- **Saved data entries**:
^^^^^^^^

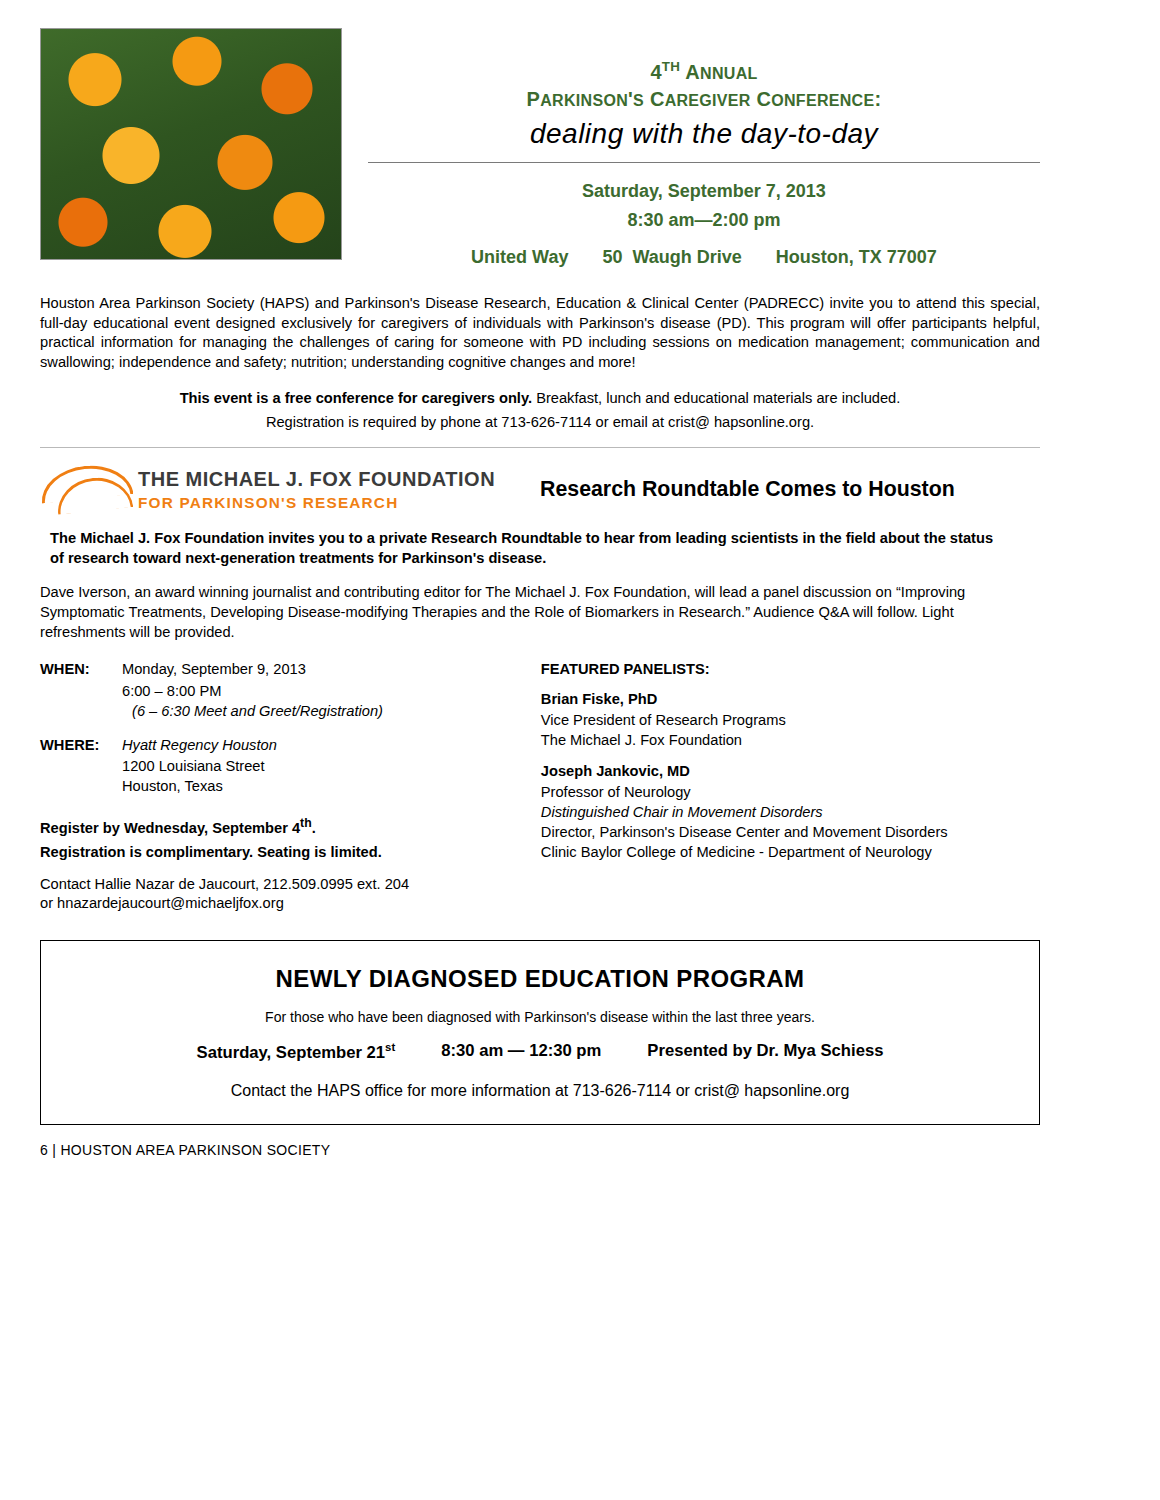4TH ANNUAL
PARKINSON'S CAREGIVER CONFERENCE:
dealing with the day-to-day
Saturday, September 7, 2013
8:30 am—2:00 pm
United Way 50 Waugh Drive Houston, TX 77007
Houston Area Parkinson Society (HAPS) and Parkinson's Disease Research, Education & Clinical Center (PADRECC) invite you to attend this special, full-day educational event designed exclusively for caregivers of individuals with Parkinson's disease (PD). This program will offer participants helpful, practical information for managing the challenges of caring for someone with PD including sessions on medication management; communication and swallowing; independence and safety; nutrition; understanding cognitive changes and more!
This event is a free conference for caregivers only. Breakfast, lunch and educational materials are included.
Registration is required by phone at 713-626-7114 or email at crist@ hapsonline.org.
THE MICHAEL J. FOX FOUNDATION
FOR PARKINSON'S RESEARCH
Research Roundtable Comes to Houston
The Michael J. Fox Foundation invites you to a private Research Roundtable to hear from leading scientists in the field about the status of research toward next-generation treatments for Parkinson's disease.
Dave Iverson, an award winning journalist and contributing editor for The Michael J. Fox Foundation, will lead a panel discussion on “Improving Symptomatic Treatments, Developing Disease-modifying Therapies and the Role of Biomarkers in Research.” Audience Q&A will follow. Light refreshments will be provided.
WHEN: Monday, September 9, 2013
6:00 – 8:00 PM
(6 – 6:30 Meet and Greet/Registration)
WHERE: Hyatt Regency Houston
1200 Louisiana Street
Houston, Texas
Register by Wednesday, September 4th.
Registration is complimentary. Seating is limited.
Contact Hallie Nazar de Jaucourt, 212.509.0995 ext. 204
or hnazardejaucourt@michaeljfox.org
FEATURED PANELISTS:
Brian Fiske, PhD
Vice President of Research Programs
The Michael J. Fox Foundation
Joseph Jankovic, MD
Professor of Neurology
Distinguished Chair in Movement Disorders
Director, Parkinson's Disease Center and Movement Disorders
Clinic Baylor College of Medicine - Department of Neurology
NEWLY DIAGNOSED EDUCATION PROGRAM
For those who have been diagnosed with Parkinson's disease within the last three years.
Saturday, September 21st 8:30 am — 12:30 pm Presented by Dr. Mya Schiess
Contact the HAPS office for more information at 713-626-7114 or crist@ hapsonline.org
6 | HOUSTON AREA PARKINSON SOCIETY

^^^^^^^^

- **EXERCISE PROMPT**: A word-for-word copy of all the records above is required, with the pictures left out.

- **COMPLETED EXERCISE**:
4TH ANNUAL
PARKINSON'S CAREGIVER CONFERENCE:
dealing with the day-to-day
Saturday, September 7, 2013
8:30 am—2:00 pm
United Way 50 Waugh Drive Houston, TX 77007
Houston Area Parkinson Society (HAPS) and Parkinson's Disease Research, Education & Clinical Center (PADRECC) invite you to attend this special, full-day educational event designed exclusively for caregivers of individuals with Parkinson's disease (PD). This program will offer participants helpful, practical information for managing the challenges of caring for someone with PD including sessions on medication management; communication and swallowing; independence and safety; nutrition; understanding cognitive changes and more!
This event is a free conference for caregivers only. Breakfast, lunch and educational materials are included.
Registration is required by phone at 713-626-7114 or email at crist@ hapsonline.org.
THE MICHAEL J. FOX FOUNDATION
FOR PARKINSON'S RESEARCH
Research Roundtable Comes to Houston
The Michael J. Fox Foundation invites you to a private Research Roundtable to hear from leading scientists in the field about the status of research toward next-generation treatments for Parkinson's disease.
Dave Iverson, an award winning journalist and contributing editor for The Michael J. Fox Foundation, will lead a panel discussion on “Improving Symptomatic Treatments, Developing Disease-modifying Therapies and the Role of Biomarkers in Research.” Audience Q&A will follow. Light refreshments will be provided.
WHEN: Monday, September 9, 2013
6:00 – 8:00 PM
(6 – 6:30 Meet and Greet/Registration)
WHERE: Hyatt Regency Houston
1200 Louisiana Street
Houston, Texas
Register by Wednesday, September 4th.
Registration is complimentary. Seating is limited.
Contact Hallie Nazar de Jaucourt, 212.509.0995 ext. 204
or hnazardejaucourt@michaeljfox.org
FEATURED PANELISTS:
Brian Fiske, PhD
Vice President of Research Programs
The Michael J. Fox Foundation
Joseph Jankovic, MD
Professor of Neurology
Distinguished Chair in Movement Disorders
Director, Parkinson's Disease Center and Movement Disorders
Clinic Baylor College of Medicine - Department of Neurology
NEWLY DIAGNOSED EDUCATION PROGRAM
For those who have been diagnosed with Parkinson's disease within the last three years.
Saturday, September 21st 8:30 am — 12:30 pm Presented by Dr. Mya Schiess
Contact the HAPS office for more information at 713-626-7114 or crist@ hapsonline.org
6 | HOUSTON AREA PARKINSON SOCIETY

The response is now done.